BINOCULARS for Efficient, Nonmyopic Sequential Experimental Design - 2020

Details

Title : BINOCULARS for Efficient, Nonmyopic Sequential Experimental Design Author(s): Jiang, Shali and Chai, Henry and Gonzalez, Javier and Garnett, Roman Link(s) : https://proceedings.mlr.press/v119/jiang20b.html

Rough Notes

An approximate solution to finite-horizon Sequential Experimental Design (SED), whose optimal policy requires solving the Bellman Equations, which is in general intractable.

The proposed method, BINOCULARS, is non-myopic. The general idea to compute a 1-step optimal batch (i.e. non-adaptive) of experiments then select a single point from this batch. The optimal batch expected utility is shown to be a lower bound on the optimal sequential expected utility.

Let \(T\) be the finite horizon, \(\mathcal{X}\) the design space and \(\mathcal{Y}\) the response space, \(p(y|x,\mathcal{D})\) a probability model, \(u(\mathcal{D})\) some utility, with \(\mathcal{D}\) being the observed data. \(u(y|x,\mathcal{D})=u(\mathcal{D}\cup (x,y))-u(\mathcal{D})\) is the marginal utility gain after observing \(y\) from experiment \(x\).

\(Q_k(x|\mathcal{D})\) is the expected utility of designing experiment \(x\) after observing \(\mathcal{D}\) with \(k\) steps remaining, assuming all later decisions are optimal, which in Bellman equation terms is: \[ Q_k(x|\mathcal{D}) = \mathbb{E}_y[u(y|x,\mathcal{D})] + \mathbb{E}_y[\max_{x'}Q_{k-1}(x'|\mathcal{D}\cup \{(x,y)\})] \] Where the expectation is with respect to \(p(y|x,\mathcal{D})\).

The optimal expected-case policy is then \(x^*=\text{argmax}_x Q_{T-x}(x|\mathcal{D}_i)\) where \(\mathcal{D}_i\) is the observed data at iteration \(i\).

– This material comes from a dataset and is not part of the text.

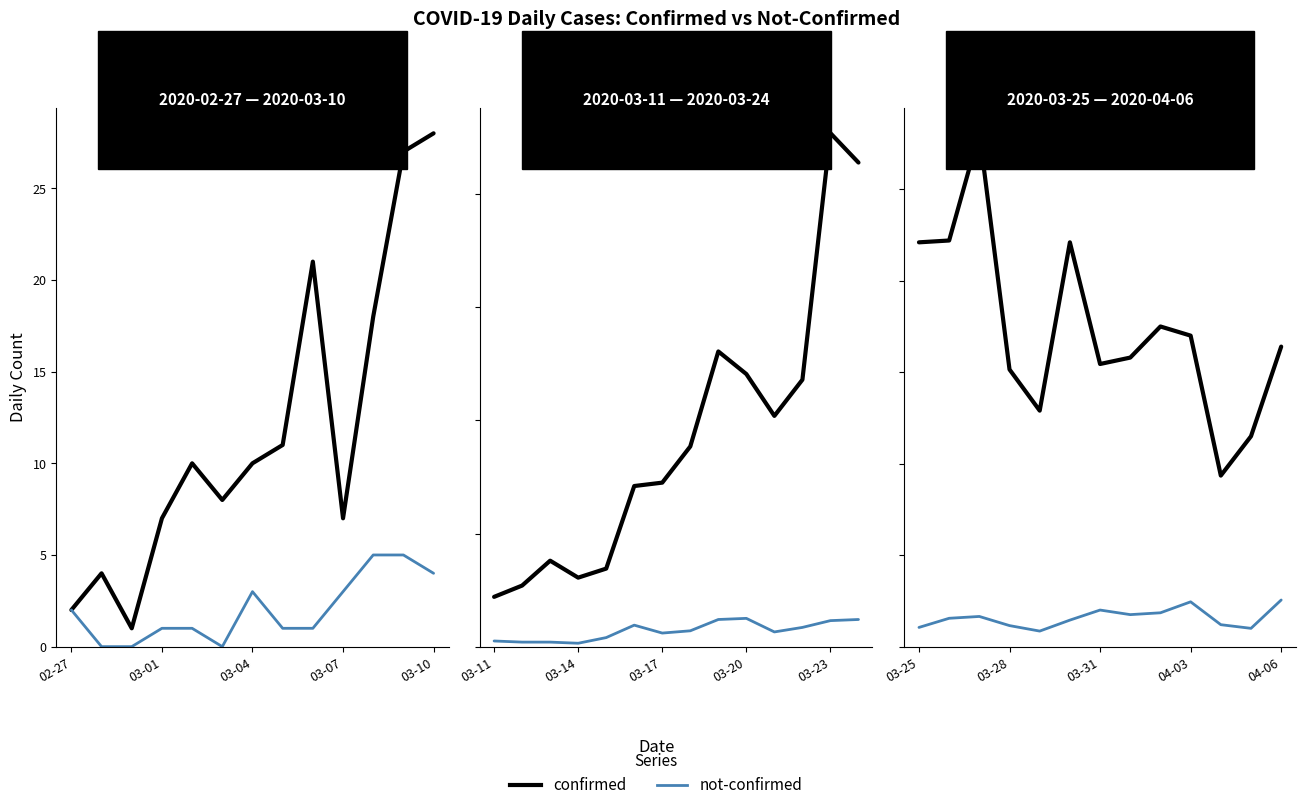

How many data points in confirmed are above 328?

6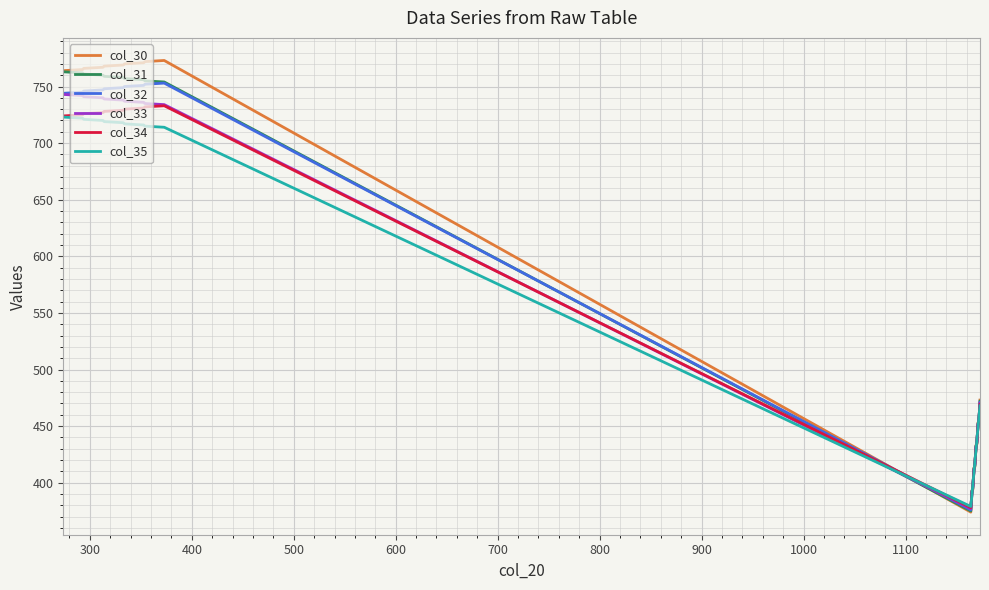

Which series has the widest spread of values?

col_30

This is intractable.

To approximate this, suppose we do \(T\) experiments \(X=\{x_1,\cdots,x_T\}\) at the same time, the expected marginal utility of the observations \(Y=\{y_1,\cdots,y_T\}\) is then \(Q(X|\mathcal{D})=\mathbb{E}_Y[u(Y|X,\mathcal{D})]\), the expectation taken w.r.t \(p(Y|X,\mathcal{D})\).

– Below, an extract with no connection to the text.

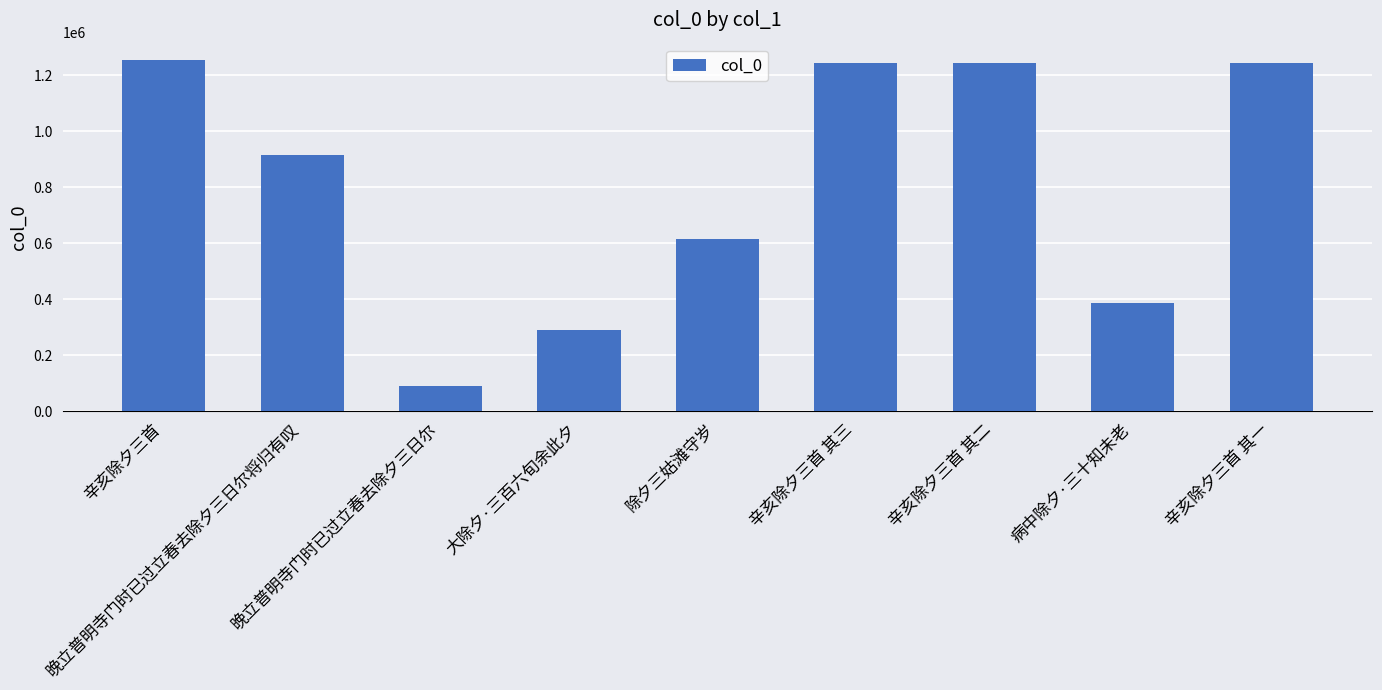

What is the ratio of the value at 辛亥除夕三首 其三 to the value at 病中除夕·三十知未老?

3.2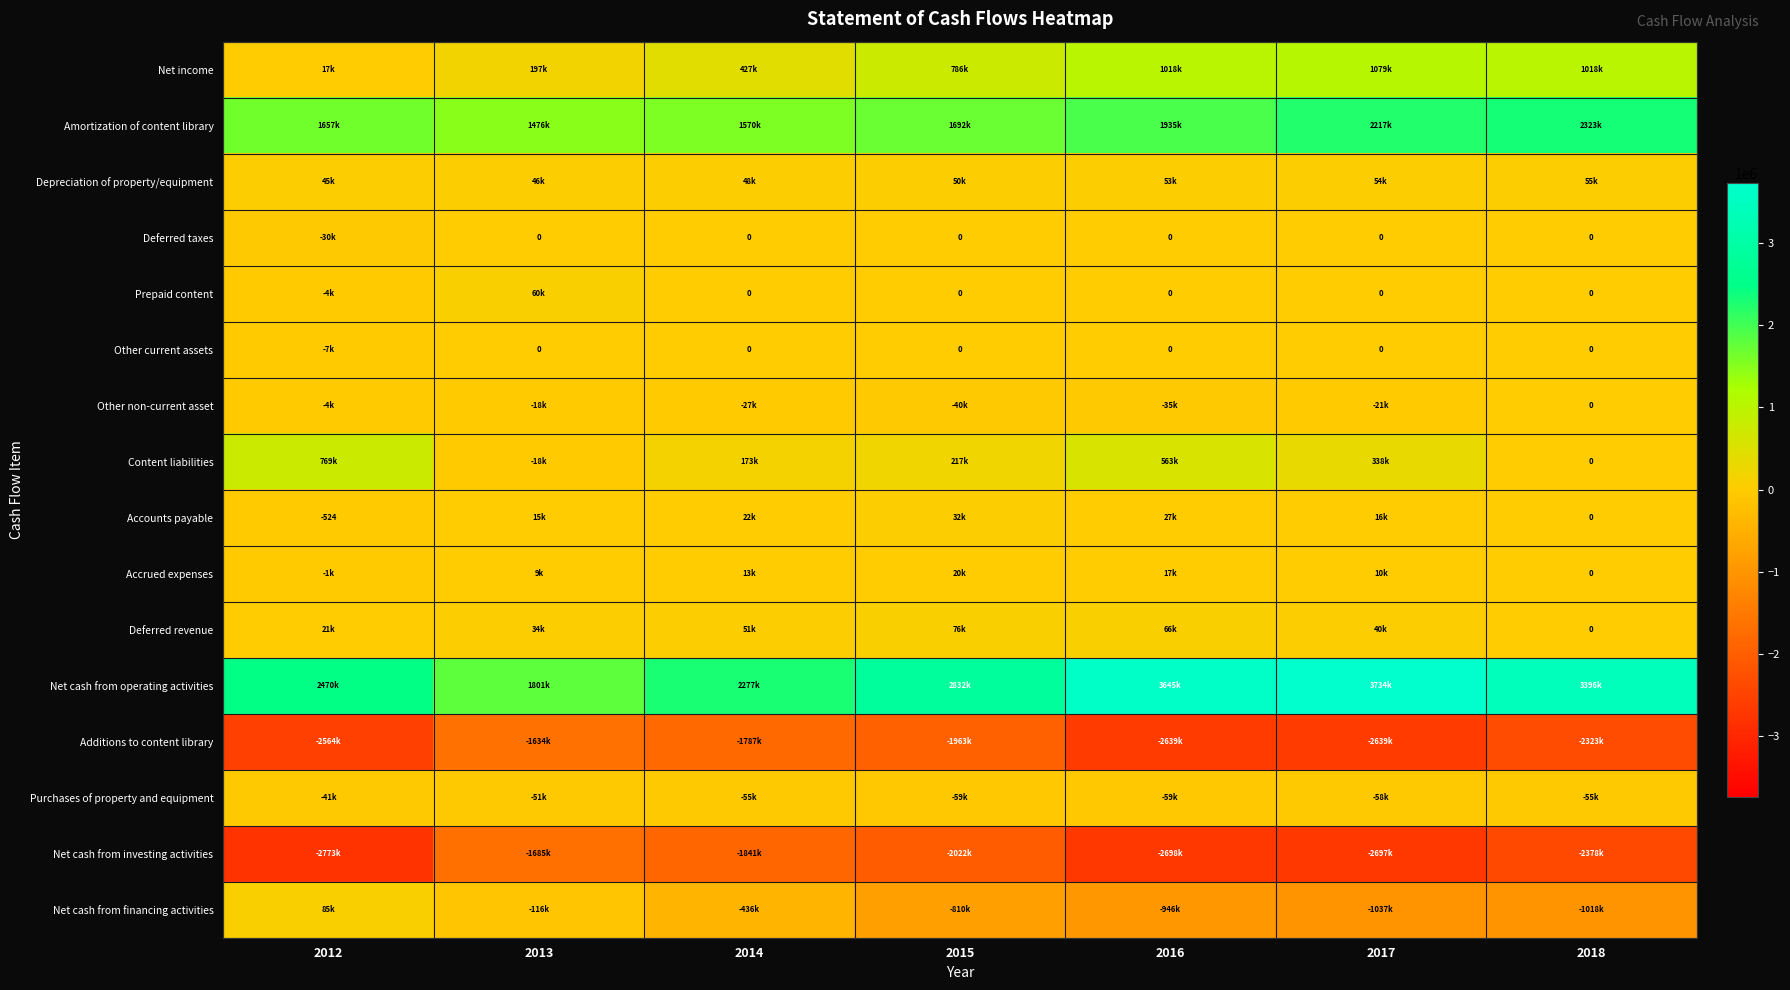

At which label is Other current assets closest to -3646?

2012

\(Q(X|\mathcal{D})\) can be rewritten as \(\mathbb{E}_{y_j}[u(y_j|x_j,\mathcal{D})]+\mathbb{E}_{y_j}[Q(X_{-j}|\mathcal{D}\cup\{(x_j,y_j)\})]\).

If we denote \(X^* \in \text{argmax}_X Q(X|\mathcal{D})\) to be an optimal batch, then for any \(x_j^*\in X^*\) the last term in the above decomposition given \(x^*_j\) is \(\max_{X_{-j}}\mathbb{E}_{y^*_j}[Q(X_{-j}|\mathcal{D}\cup \{(x^*_j,y^*_j)\})]\) meaning we can decompose \(Q(X|\mathcal{D})\) i.e. the expected marginal utility (or reward) of the batch as a whole.

Choosing \(x*\in X^*\) is then equivalent to find \(x^*\in \text{argmax}_x B(x|\mathcal{D})\) where \[ B(x|\mathcal{D})=\mathbb{E}_y[u(y|x,\mathcal{D})]+\max_{X'||X'|=T-1}\mathbb{E}_y[Q(X'|\mathcal{D}}\cup\{(x,y)\})] \]

The second term in \(B(x|\mathcal{D})\) is a lower bound on the true expected utility \(\mathbb{E}_y[\max_{x'}Q_{T-1}(x'|\mathcal{D}\cup \{(x,y)\})]\).

The BINOCLARS algorithm is then: Input: Design and response space \(\mathcal{X,Y}\), model \(p(y|x,\mathcal{D})\), utility \(u(y|x,\mathcal{D})\), budget \(T\). Output: \(\mathcal{D}\), a sequence of experiments and observations

for i in 0...T-1:
    Compute optimal batch X_opt of size T-i
    Pick experiment x_opt from X_opt, observed y_opt
    Add x_opt, y_opt to current dataset

Experiments are performed on Bayesian Optimization and Bayesian Quadrature.